- Jirsar-e Baqer Khaleh Location within Iran
- Coordinates: 37°22′52″N 49°34′12″E﻿ / ﻿37.38111°N 49.57000°E
- Country: Iran
- Province: Gilan
- County: Khomam
- District: Chukam
- Rural District: Forshki

Population (2016)
- • Total: 893
- Time zone: UTC+3:30 (IRST)

= Jirsar-e Baqer Khaleh =

Village in Gilan province, Iran

Jirsar-e Baqer Khaleh (جيرسرباقرخاله) (Note: Also romanized as Jīrsar-e Bāqer Khāleh; also known as Jīrsar-e Bāqer) is a village in Forshki Rural District of Chukam District in Khomam County, Gilan province, Iran.

==Demographics==
===Population===
At the time of the 2006 National Census, the village's population was 905 in 223 households, when it was in Chukam Rural District (Note: Renamed Eshkik Rural District) of the former Khomam District in Rasht County.

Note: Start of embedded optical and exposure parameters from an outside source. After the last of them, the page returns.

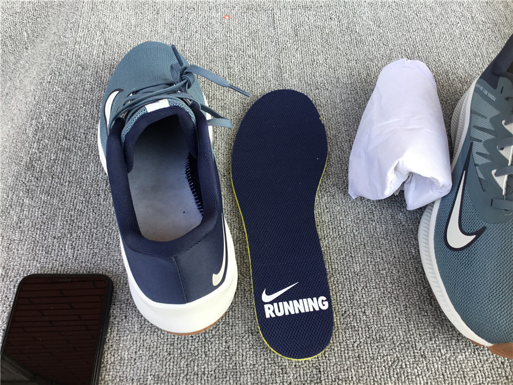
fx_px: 459
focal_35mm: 31
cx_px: 256
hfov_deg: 58.4
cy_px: 192
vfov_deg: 45.4
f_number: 2.4
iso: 25
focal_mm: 3.3
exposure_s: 1/106
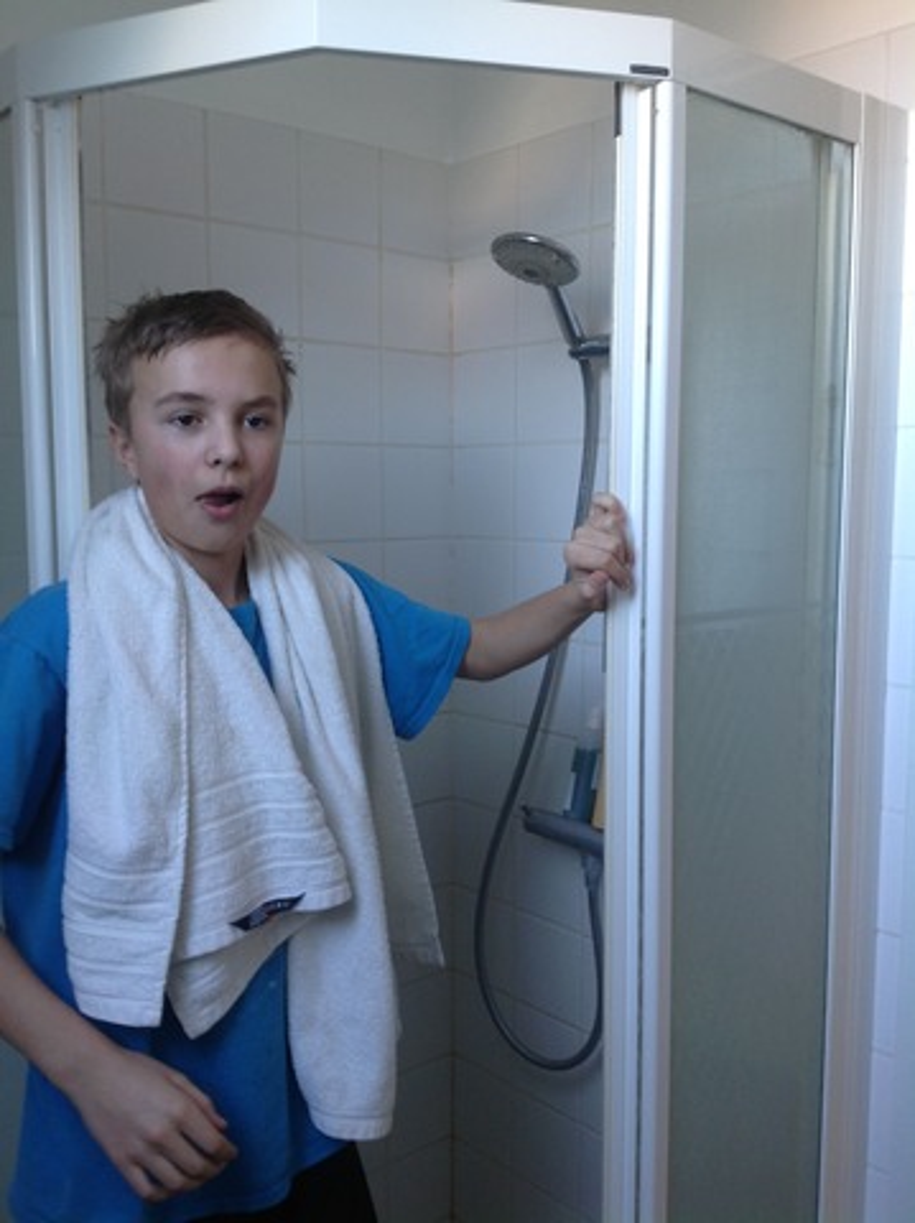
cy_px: 612
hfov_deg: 40.6
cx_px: 458
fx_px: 1236
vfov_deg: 52.7
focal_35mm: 35
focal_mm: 4.28
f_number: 2.4
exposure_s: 1/17
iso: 50
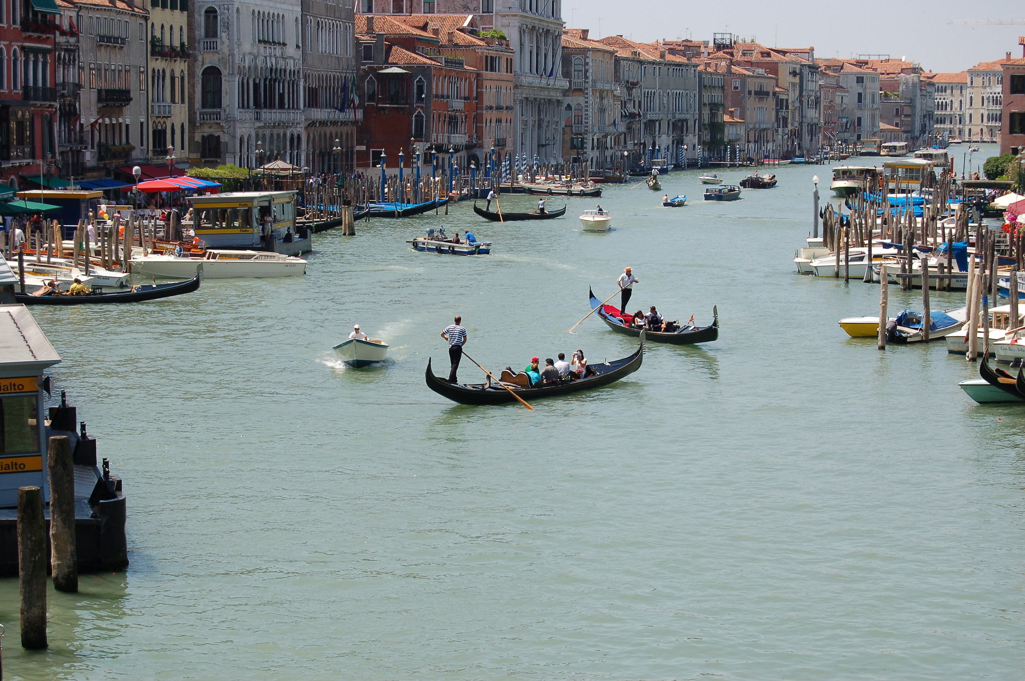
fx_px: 2347
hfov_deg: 24.6
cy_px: 340
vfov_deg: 16.5
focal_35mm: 82
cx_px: 512
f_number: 8
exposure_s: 1/250
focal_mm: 55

The following census in 2011 counted 740 people in 245 households. The 2016 census measured the population of the village as 893 people in 304 households.

In 2020, the district was separated from the county in the establishment of Khomam County. Jirsar-e Baqer Khaleh was transferred to Forshki Rural District created in the new Chukam District.